**Work to be completed:**
Please take the lines from the one holding "THE SIGNATORY, AS" through the one holding "THE INFORMATION IN THIS APPLICATION IS" in the data below and copy them exactly.

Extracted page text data
----

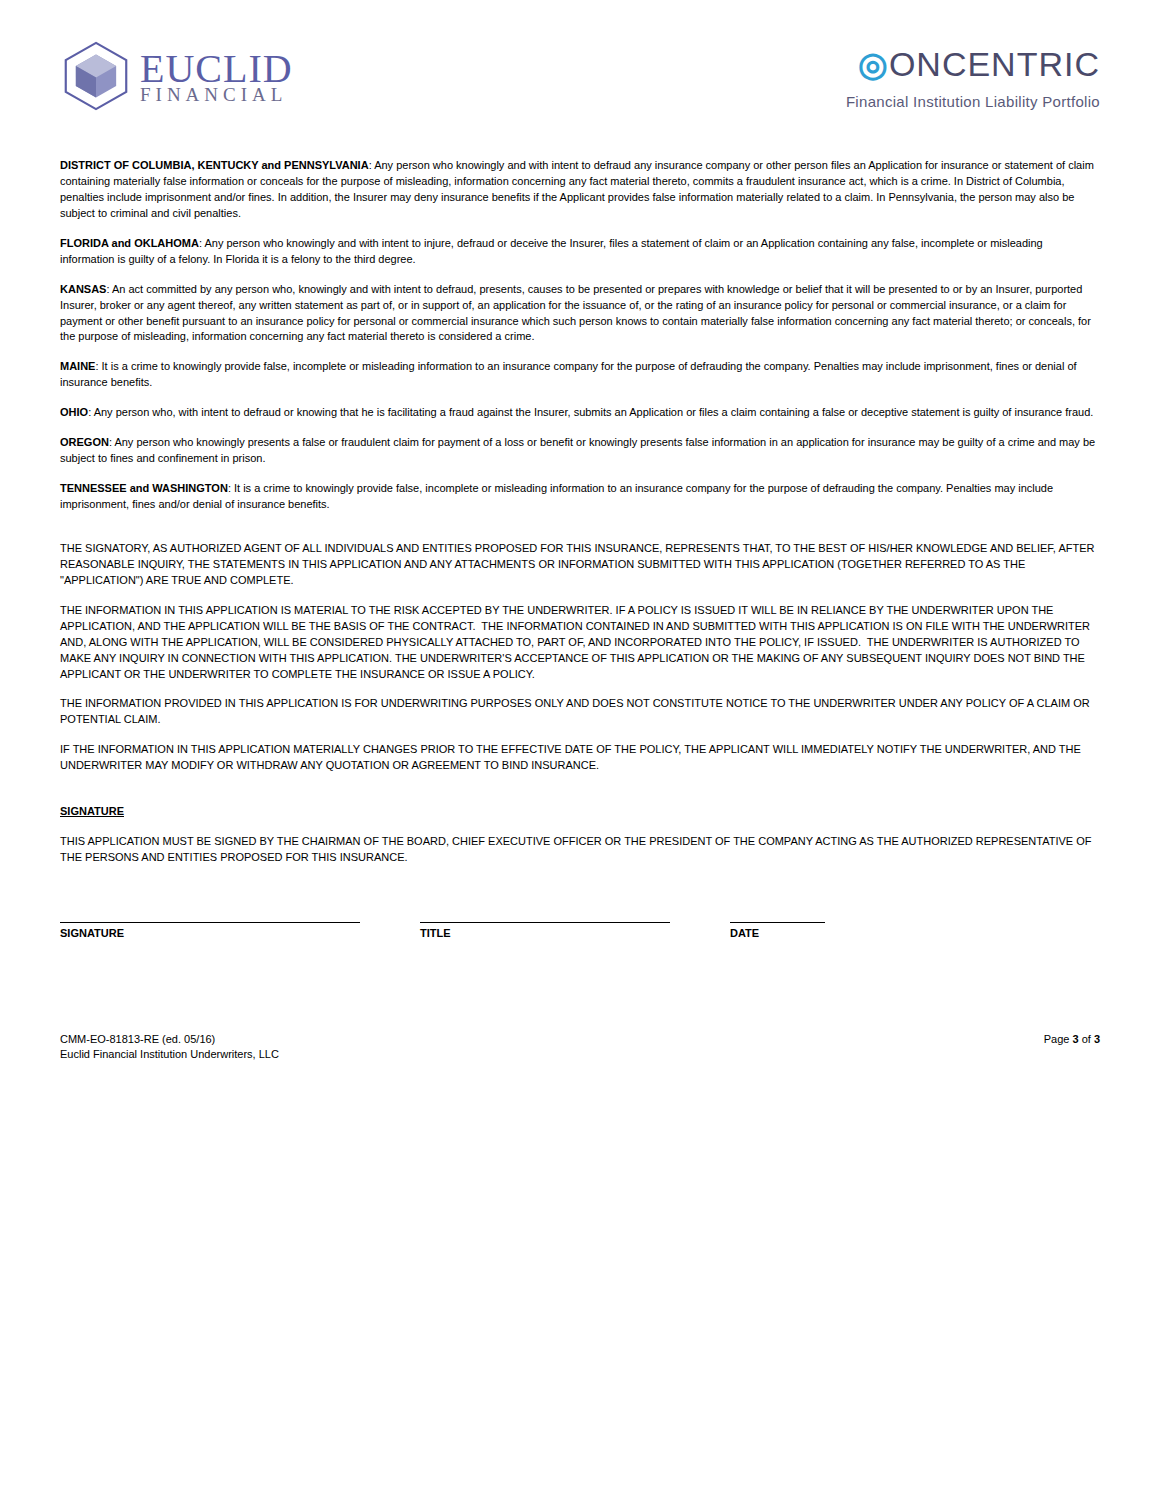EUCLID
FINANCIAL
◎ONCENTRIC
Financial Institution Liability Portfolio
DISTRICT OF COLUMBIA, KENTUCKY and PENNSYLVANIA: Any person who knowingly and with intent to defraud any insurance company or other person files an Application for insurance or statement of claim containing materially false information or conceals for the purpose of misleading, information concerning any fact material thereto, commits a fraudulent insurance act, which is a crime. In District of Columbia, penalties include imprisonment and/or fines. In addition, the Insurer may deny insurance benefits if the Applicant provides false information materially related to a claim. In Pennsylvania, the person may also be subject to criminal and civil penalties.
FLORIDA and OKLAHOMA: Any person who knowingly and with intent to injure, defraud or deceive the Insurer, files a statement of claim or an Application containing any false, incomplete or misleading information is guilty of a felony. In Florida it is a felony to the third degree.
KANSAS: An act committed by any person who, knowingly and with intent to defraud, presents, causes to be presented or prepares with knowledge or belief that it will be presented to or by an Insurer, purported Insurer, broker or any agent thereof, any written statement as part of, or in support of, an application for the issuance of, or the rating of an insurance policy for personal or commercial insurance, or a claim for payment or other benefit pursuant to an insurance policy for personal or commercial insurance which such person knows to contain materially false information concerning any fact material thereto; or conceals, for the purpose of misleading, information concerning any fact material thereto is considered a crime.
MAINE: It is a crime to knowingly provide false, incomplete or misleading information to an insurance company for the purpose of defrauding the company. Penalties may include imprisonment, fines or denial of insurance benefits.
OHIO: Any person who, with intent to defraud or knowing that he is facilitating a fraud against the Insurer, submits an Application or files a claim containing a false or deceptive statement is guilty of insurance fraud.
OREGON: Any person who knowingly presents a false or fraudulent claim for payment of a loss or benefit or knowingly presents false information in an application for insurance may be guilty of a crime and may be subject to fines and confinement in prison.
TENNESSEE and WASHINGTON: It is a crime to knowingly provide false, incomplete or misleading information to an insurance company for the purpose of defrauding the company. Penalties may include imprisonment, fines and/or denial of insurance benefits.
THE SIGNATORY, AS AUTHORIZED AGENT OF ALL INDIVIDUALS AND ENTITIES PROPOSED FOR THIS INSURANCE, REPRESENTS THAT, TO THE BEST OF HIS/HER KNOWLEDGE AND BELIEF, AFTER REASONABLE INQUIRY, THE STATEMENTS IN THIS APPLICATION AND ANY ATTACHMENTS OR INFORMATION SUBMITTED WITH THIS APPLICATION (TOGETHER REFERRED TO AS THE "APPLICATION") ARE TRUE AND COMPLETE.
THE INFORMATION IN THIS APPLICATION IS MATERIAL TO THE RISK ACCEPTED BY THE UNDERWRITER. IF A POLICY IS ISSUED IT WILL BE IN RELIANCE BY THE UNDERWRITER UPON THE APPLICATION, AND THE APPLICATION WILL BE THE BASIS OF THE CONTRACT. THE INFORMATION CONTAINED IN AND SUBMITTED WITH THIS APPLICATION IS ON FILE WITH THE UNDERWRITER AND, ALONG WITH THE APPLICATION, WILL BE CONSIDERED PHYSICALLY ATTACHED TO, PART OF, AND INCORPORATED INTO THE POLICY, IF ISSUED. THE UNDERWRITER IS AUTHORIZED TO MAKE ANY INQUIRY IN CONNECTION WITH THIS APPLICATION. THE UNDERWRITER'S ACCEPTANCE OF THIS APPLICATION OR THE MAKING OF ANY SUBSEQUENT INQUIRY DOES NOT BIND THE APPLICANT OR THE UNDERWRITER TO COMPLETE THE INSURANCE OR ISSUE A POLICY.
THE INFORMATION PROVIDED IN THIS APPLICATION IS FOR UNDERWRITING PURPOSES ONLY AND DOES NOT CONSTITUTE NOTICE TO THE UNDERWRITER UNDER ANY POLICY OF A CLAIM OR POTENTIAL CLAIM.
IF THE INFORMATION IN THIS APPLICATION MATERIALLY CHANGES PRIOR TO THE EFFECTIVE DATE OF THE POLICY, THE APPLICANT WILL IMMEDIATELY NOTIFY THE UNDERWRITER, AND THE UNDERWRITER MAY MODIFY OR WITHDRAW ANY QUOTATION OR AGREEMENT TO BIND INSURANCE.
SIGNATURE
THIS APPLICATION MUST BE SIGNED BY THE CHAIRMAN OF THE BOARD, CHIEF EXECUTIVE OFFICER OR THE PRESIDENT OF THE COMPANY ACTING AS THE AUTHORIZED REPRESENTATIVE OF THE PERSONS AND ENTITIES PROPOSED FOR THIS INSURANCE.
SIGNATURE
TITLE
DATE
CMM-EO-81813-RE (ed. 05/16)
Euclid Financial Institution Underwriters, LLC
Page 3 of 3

----

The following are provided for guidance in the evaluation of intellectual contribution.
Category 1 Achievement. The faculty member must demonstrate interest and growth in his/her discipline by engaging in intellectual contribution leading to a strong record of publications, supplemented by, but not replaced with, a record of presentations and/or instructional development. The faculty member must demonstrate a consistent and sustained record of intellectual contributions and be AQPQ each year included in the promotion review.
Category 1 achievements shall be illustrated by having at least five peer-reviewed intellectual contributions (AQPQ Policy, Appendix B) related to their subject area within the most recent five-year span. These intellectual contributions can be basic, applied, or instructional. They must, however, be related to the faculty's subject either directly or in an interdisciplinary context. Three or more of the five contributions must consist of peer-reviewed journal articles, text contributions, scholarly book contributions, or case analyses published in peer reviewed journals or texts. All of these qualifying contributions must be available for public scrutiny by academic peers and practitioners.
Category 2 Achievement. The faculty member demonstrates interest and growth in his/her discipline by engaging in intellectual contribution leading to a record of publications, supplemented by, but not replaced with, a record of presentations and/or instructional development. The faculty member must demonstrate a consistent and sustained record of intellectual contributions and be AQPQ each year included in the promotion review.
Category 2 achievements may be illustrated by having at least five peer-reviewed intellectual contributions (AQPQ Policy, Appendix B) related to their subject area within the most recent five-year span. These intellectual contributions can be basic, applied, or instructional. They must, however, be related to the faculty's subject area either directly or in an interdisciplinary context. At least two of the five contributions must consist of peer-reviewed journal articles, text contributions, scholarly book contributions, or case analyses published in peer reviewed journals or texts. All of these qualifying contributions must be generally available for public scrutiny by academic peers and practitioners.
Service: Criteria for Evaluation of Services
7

----

**Exercise answer:**
THE SIGNATORY, AS AUTHORIZED AGENT OF ALL INDIVIDUALS AND ENTITIES PROPOSED FOR THIS INSURANCE, REPRESENTS THAT, TO THE BEST OF HIS/HER KNOWLEDGE AND BELIEF, AFTER REASONABLE INQUIRY, THE STATEMENTS IN THIS APPLICATION AND ANY ATTACHMENTS OR INFORMATION SUBMITTED WITH THIS APPLICATION (TOGETHER REFERRED TO AS THE "APPLICATION") ARE TRUE AND COMPLETE.
THE INFORMATION IN THIS APPLICATION IS MATERIAL TO THE RISK ACCEPTED BY THE UNDERWRITER. IF A POLICY IS ISSUED IT WILL BE IN RELIANCE BY THE UNDERWRITER UPON THE APPLICATION, AND THE APPLICATION WILL BE THE BASIS OF THE CONTRACT. THE INFORMATION CONTAINED IN AND SUBMITTED WITH THIS APPLICATION IS ON FILE WITH THE UNDERWRITER AND, ALONG WITH THE APPLICATION, WILL BE CONSIDERED PHYSICALLY ATTACHED TO, PART OF, AND INCORPORATED INTO THE POLICY, IF ISSUED. THE UNDERWRITER IS AUTHORIZED TO MAKE ANY INQUIRY IN CONNECTION WITH THIS APPLICATION. THE UNDERWRITER'S ACCEPTANCE OF THIS APPLICATION OR THE MAKING OF ANY SUBSEQUENT INQUIRY DOES NOT BIND THE APPLICANT OR THE UNDERWRITER TO COMPLETE THE INSURANCE OR ISSUE A POLICY.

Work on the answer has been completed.